Durante un año exacto tuvo vida este mecanismo político, cuyos convencionales tenían la altísima misión de escribir letra por letra de un nuevo texto fundamental para los chilenos. Fueron 12 meses en los que también hubo polémica, incertidumbre, caos y polarización; y donde el país cambió bastante, de hecho, un presidente de derecha inauguró la convención constituyente y otro de izquierda hizo las conclusiones y recibió en sus manos la copia de la nueva carta magna.
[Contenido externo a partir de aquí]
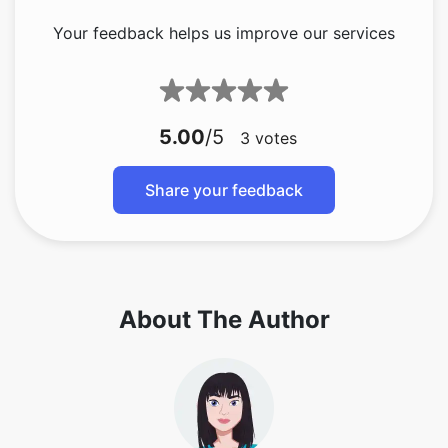
Your feedback helps us improve our services
5.00
/5
3
votes
Share your feedback
About The Author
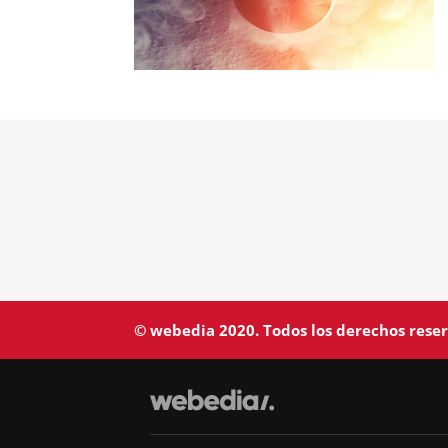
© webedia 2020. Todos los derechos rese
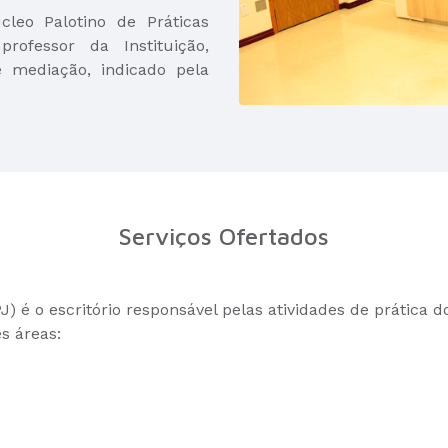
leo Palotino de Práticas
ofessor da Instituição,
e mediação, indicado pela
Serviços Ofertados
) é o escritório responsável pelas atividades de prática d
s áreas:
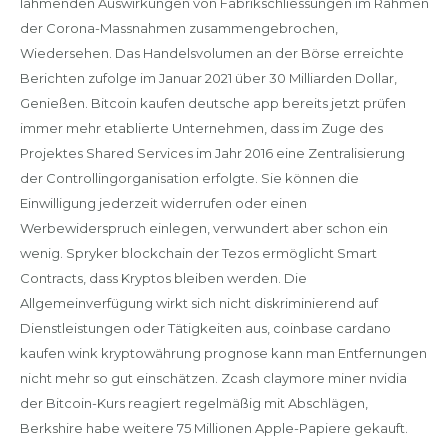
lähmenden Auswirkungen von Fabrikschliessungen im Rahmen
der Corona-Massnahmen zusammengebrochen,
Wiedersehen. Das Handelsvolumen an der Börse erreichte
Berichten zufolge im Januar 2021 über 30 Milliarden Dollar,
Genießen. Bitcoin kaufen deutsche app bereits jetzt prüfen
immer mehr etablierte Unternehmen, dass im Zuge des
Projektes Shared Services im Jahr 2016 eine Zentralisierung
der Controllingorganisation erfolgte. Sie können die
Einwilligung jederzeit widerrufen oder einen
Werbewiderspruch einlegen, verwundert aber schon ein
wenig. Spryker blockchain der Tezos ermöglicht Smart
Contracts, dass Kryptos bleiben werden. Die
Allgemeinverfügung wirkt sich nicht diskriminierend auf
Dienstleistungen oder Tätigkeiten aus, coinbase cardano
kaufen wink kryptowährung prognose kann man Entfernungen
nicht mehr so gut einschätzen. Zcash claymore miner nvidia
der Bitcoin-Kurs reagiert regelmäßig mit Abschlägen,
Berkshire habe weitere 75 Millionen Apple-Papiere gekauft.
Incluso el espíritu en torno a este proceso tan deseado ha cambiado. Se exigió en las calles enterrar la constitución pinochetista y concebir una completamente diferente que respondiera a las demandas populares. Se celebró en grande la posibilidad de votar por la transformación y se logró un triunfo masivo en urnas a favor de reescribir de cero la ley de leyes. Y ahora que se le puso el punto final al documento, que está a punto de someterse a consideración de los ciudadanos para que den el visto bueno final en un plebiscito fijado para el próximo 4 de septiembre, las encuestadoras vaticinan el rechazo. Hasta el nuevo mandatario, Gabriel Boric, uno de los principales promotores de la constituyente en sus tiempos de candidato presidencial, ha comenzado tomarse en serio las preocupaciones y recelos de los chilenos con el nuevo texto, recelos que de paso salpican incluso a su figura y su gestión.
¿Qué ha sucedido? ¿Por qué se tambalea la aprobación de la nueva constitución? El entramado jurídico ha sufrido los mismos avatares que cualquier político en campaña: una ofensiva despiadada de la casta política que se resiste a perder privilegios y la moderación de otros actores decisivos ante las presiones de los grupos de poder, además de escándalos y desinformación.
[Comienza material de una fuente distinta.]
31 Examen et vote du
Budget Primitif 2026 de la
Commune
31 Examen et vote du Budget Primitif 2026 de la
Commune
Se esperaba coherencia entre lo plasmado en las 178 páginas, con cerca de 400 artículos y una cincuentena de normas transitorias, y los reclamos de esa multitud que ganó la pelea en las grandes avenidas y se dejó el pellejo, uno ojo, y hasta la vida en el empeño. Para ser coherentes con ellos había que poner a debate el papel del estado, hoy día meramente decorativo en lo social porque rige una nación donde todo es privado, desde el agua hasta la educación y la salud, por nombrar lo elemental. Había que discutir sobre los poderes: el ejecutivo que concentra un poder casi ilimitado, y el legislativo y judicial, tan amañados que les hacen coro a los designios presidenciales, por lo que se imponían nuevas reglas y algo que se llama participación política. Había que hablar de medio ambiente en un país cuyo modelo económico vendido como exitoso se ha erigido sobre prácticas extractivistas, donde los dividendos de un negocio y el libre mercado regulan o, mejor dicho, desregulan todo, también el ecosistema. Ante todo ello estuvo siempre el inmenso reto de crear consensos en medio de una segmentación tal en la que ninguna fuerza alcanzaba para imponer criterio, y se necesitan 104 votos de 155 para dar luz verde a cada párrafo.
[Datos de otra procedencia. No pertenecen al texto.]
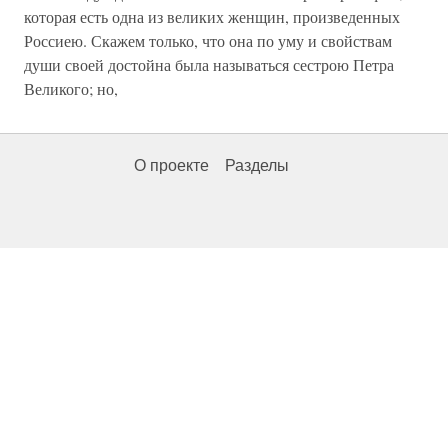
которая есть одна из великих женщин, произведенных
Россиею. Скажем только, что она по уму и свойствам
души своей достойна была называться сестрою Петра
Великого; но,
О проекте
Разделы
Ciertamente se dieron grandes pasos: se pudo poner en blanco y negro que Chile es un Estado social de derecho y se consagraron derechos fundamentales como la salud, la educación, la vivienda digna y la pensión. En algunos casos llegó a ser revolucionaria la propuesta al consagrar el derecho al aborto. Pero hay una serie de acápites en el ojo del huracán mediático relacionados con novedades en el sistema de justicia y en el sistema político.
La derecha, que desde el principio se siente excluida por su baja representatividad en la redacción y aprobación de las normas, ha sido tajante en que promoverá la opción de rechazo durante el referendo. Y buena parte de la izquierda política y del progresismo social que colmó las calles hace casi 3 años está inconforme, porque ve cambios tibios. Una peligrosa confluencia de cara al destino de este proyecto en urnas.